## Request:
Take the lines from the head of the listing through the one bearing "Selectable one to many, or many to one modes." and copy them exactly, leaving every picture out.

◇ ◇ ◇

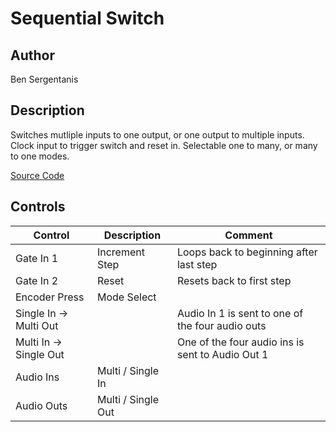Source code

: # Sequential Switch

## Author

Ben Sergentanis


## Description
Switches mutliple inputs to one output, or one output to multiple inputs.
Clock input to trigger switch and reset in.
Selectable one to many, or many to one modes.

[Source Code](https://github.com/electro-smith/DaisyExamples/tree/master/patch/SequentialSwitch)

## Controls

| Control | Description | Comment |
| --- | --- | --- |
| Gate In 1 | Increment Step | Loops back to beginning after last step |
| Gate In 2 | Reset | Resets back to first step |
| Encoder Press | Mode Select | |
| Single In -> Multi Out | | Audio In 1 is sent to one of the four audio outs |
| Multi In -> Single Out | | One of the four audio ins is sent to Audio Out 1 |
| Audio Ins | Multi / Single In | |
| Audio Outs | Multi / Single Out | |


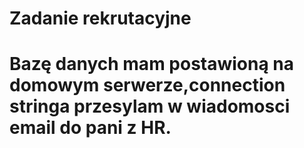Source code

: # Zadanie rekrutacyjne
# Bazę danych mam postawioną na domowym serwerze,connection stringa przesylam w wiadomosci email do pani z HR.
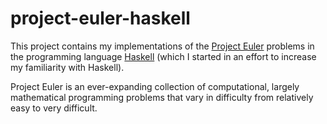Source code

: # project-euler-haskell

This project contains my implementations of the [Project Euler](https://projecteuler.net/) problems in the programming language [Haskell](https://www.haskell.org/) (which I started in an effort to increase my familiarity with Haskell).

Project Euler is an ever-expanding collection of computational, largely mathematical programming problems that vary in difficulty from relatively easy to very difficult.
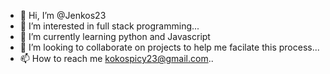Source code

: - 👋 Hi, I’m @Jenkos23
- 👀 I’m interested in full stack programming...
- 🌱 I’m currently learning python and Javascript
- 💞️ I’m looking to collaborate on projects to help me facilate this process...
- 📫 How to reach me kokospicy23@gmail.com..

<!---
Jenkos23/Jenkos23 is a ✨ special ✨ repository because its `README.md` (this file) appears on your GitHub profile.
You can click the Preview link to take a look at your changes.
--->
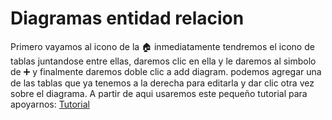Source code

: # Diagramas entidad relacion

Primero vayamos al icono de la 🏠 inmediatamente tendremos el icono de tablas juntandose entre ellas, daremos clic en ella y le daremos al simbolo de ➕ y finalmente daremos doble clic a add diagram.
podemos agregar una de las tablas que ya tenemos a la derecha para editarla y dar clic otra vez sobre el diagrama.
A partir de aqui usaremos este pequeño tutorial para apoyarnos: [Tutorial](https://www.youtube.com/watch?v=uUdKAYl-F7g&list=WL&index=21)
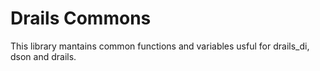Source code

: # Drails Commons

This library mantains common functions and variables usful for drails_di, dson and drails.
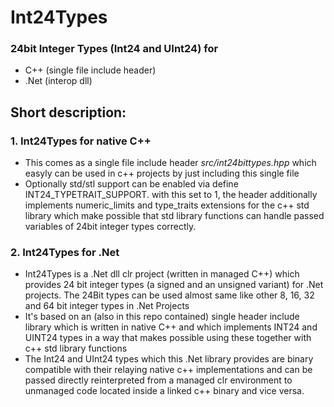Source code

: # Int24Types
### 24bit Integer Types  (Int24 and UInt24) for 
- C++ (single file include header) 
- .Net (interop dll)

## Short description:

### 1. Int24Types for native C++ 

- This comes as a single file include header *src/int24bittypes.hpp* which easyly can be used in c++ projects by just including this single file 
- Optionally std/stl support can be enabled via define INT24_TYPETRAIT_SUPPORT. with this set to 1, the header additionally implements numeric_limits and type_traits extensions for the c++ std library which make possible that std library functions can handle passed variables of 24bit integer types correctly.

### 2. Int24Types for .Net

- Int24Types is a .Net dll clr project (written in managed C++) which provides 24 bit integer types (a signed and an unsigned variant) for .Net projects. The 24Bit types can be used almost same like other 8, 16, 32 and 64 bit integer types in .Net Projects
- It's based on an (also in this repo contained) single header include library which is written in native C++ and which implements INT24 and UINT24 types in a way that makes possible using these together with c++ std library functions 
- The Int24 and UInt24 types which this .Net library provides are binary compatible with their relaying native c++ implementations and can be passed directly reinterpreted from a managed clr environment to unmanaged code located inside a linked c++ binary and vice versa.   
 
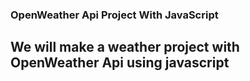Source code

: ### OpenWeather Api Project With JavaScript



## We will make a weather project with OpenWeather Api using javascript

◇ ◇ ◇

## Written answer:
Source code

: # Sequential Switch

## Author

Ben Sergentanis


## Description
Switches mutliple inputs to one output, or one output to multiple inputs.
Clock input to trigger switch and reset in.
Selectable one to many, or many to one modes.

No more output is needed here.